LATIHAN SOAL:
A. Jawablah pertanyaan berikut berdasarkan teks tentang Bob Marley.
(i) Lagu apa yang dikarang Bob Marley beberapa saat sebelum ia hampir terbunuh oleh seseorang yang masuk ke rumahnya?
(ii) Pada usia berapa Bob Marley meramalkan kematiannya?
(iii) Berapa tahun ia akan menikmati puncak kejayaannya sebagai pemusik menurut ramalan itu?
B. Ketik ulang bagian teks tentang Bob Marley yang diawali kata-kata berisi "Bob Marley juga" dan diakhiri dengan "-- terbukti benar.".
C. Lanjutkan teks tentang Bob Marley mulai setelah kalimat terakhirnya.

KUTIPAN:
▼
Bob Marley juga yakin benar bahwa banyak lagu-lagu yang ia ciptakan adalah nujum akan masa depan yang selalu terbukti kebenarannya. Ia hampir mati terbunuh tahun 1973 oleh seorang yang masuk ke rumahnya --beberapa saat sebelumnya ia mengarang lagu Ambush in The Night yang sepertinya menceritakan kejadian itu. Ia merasa menjadi shaman yang harus terus mengingatkan manusia bahwa kebinasaan adalah niscaya dan tak lagi jauh dari mata. Ramalannya sendiri tentang kematian pada usia 36 tahun, setelah terlebih dahulu menikmati puncak kejayaannya selama tiga tahun sebagai pemusik -- entah mungkin karena ia sudah tahu terkena kanker ganas yang tak tersembuhkan -- terbukti benar.
▲
DAFTAR ITEM:
▼
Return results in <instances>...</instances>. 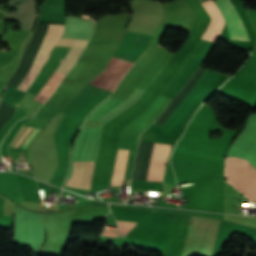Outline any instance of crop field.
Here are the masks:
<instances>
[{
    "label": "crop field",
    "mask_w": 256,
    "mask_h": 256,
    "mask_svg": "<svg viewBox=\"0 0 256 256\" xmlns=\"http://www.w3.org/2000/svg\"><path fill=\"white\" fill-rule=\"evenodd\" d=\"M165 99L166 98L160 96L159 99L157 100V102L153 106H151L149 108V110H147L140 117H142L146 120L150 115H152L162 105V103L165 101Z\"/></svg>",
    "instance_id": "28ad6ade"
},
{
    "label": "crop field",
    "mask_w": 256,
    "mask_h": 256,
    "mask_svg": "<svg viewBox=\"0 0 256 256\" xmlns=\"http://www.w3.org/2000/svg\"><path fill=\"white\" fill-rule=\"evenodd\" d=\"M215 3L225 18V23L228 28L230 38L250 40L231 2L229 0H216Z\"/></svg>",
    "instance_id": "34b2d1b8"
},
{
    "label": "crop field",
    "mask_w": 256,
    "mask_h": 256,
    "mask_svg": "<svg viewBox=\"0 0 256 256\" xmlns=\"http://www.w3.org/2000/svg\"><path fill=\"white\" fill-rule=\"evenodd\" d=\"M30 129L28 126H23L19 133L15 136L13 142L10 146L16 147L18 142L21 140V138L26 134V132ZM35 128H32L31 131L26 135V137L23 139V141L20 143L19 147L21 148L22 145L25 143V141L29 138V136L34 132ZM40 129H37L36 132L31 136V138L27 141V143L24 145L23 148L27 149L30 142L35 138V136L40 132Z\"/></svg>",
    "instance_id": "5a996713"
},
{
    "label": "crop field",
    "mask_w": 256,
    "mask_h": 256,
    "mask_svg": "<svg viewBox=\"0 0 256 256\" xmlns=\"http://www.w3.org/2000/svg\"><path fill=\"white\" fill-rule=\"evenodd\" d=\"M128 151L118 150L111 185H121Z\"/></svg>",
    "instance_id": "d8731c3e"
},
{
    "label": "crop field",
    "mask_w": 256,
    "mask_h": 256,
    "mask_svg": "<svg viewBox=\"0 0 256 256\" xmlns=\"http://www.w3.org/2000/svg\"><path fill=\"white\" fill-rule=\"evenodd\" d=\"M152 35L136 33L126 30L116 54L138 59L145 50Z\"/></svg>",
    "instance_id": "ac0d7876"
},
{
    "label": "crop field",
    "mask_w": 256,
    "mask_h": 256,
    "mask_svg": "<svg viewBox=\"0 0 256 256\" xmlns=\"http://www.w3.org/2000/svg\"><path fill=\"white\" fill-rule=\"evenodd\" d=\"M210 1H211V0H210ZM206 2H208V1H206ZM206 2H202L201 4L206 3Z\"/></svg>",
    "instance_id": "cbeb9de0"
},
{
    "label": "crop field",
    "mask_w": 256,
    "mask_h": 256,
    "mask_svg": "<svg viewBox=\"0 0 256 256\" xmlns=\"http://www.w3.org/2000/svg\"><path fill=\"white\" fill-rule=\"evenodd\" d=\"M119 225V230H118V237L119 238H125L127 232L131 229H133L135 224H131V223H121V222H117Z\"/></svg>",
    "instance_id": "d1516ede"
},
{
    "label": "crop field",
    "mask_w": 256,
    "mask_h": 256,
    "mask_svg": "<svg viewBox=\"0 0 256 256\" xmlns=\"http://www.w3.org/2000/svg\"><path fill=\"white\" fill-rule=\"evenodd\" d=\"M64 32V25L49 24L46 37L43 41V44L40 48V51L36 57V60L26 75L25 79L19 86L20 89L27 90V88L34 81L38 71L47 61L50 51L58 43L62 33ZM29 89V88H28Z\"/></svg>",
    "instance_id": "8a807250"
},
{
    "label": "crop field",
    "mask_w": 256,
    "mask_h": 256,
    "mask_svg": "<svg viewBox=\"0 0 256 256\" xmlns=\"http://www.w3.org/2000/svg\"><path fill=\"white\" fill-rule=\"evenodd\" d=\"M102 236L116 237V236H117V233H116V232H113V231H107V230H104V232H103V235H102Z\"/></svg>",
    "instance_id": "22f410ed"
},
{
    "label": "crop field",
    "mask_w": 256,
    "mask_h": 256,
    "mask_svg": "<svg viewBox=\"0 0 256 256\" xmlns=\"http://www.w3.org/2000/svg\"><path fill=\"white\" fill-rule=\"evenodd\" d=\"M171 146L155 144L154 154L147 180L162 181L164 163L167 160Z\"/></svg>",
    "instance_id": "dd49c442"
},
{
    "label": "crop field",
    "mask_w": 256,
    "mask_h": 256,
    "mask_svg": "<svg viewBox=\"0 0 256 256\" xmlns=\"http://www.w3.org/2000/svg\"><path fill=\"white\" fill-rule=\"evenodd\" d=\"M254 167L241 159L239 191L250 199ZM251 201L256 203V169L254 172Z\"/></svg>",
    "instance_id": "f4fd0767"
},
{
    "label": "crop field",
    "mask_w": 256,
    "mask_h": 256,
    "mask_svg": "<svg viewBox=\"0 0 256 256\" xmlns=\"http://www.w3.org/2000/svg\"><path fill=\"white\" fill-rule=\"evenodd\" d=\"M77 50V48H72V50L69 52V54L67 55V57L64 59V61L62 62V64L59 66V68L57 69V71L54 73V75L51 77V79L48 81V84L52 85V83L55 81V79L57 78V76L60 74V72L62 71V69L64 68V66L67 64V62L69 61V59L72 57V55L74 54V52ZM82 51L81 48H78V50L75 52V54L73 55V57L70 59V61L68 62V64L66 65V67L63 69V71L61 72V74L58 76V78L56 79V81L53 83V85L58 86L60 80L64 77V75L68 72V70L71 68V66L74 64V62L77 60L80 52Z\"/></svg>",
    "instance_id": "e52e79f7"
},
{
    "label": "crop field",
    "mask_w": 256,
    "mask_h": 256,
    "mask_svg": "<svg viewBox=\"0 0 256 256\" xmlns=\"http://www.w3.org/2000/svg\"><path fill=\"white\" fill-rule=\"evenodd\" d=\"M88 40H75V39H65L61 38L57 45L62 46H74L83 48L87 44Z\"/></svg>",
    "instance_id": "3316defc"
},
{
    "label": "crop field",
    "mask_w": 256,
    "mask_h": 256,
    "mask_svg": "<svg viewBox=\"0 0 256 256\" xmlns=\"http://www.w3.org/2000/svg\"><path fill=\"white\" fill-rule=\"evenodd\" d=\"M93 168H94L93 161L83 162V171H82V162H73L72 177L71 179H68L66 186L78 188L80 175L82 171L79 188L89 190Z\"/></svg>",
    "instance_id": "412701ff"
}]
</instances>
▲
PEMBAHASAN SOAL:
A.
(i) Ambush in The Night
(ii) 36 tahun
(iii) Tiga tahun

B.
Bob Marley juga yakin benar bahwa banyak lagu-lagu yang ia ciptakan adalah nujum akan masa depan yang selalu terbukti kebenarannya. Ia hampir mati terbunuh tahun 1973 oleh seorang yang masuk ke rumahnya --beberapa saat sebelumnya ia mengarang lagu Ambush in The Night yang sepertinya menceritakan kejadian itu. Ia merasa menjadi shaman yang harus terus mengingatkan manusia bahwa kebinasaan adalah niscaya dan tak lagi jauh dari mata. Ramalannya sendiri tentang kematian pada usia 36 tahun, setelah terlebih dahulu menikmati puncak kejayaannya selama tiga tahun sebagai pemusik -- entah mungkin karena ia sudah tahu terkena kanker ganas yang tak tersembuhkan -- terbukti benar.

C.
Pada awalnya alasan ketertarikan Bob Marley pada musik sama dengan anak muda umumnya: menjadi populer dan keluar dari kemiskinan. Bapaknya seorang marinir Inggris --kulit putih-- meninggalkan ibunya --kulit hitam-- sejak Bob Marley kecil. Musiknya sangat beragam dan belajar dengan sangat rakus. Ia sangat mengenal melodi dan ritme jazz yang rumit tetapi ekspresif. Penggemar berat rock, terutama dari Fat Domino, Elvis Presley dan Ricky Nelson. Ia juga dikenal sebagai penggemar musik-musik Soul. Ia bahkan diketahui mengikuti dengan dekat Nat King Cole, yang dianggap berJazz dengan selera kaum kulit putih.

Tetapi dari itu semua, kecintaan utamanya adalah pada jenis musik tradisonal Jamaika: ska, jenis musik yang dimaklumi sebagai ibu dari musik reggae. Karena berbagai pengaruh aliran musik yang ada pada Bob Marley inilah, jenis musik reggae yang keluar dari tangan Bob Marley sangat eksplosiv dan berciri khas lain dibandingkan reggae yang sebelumnya ada.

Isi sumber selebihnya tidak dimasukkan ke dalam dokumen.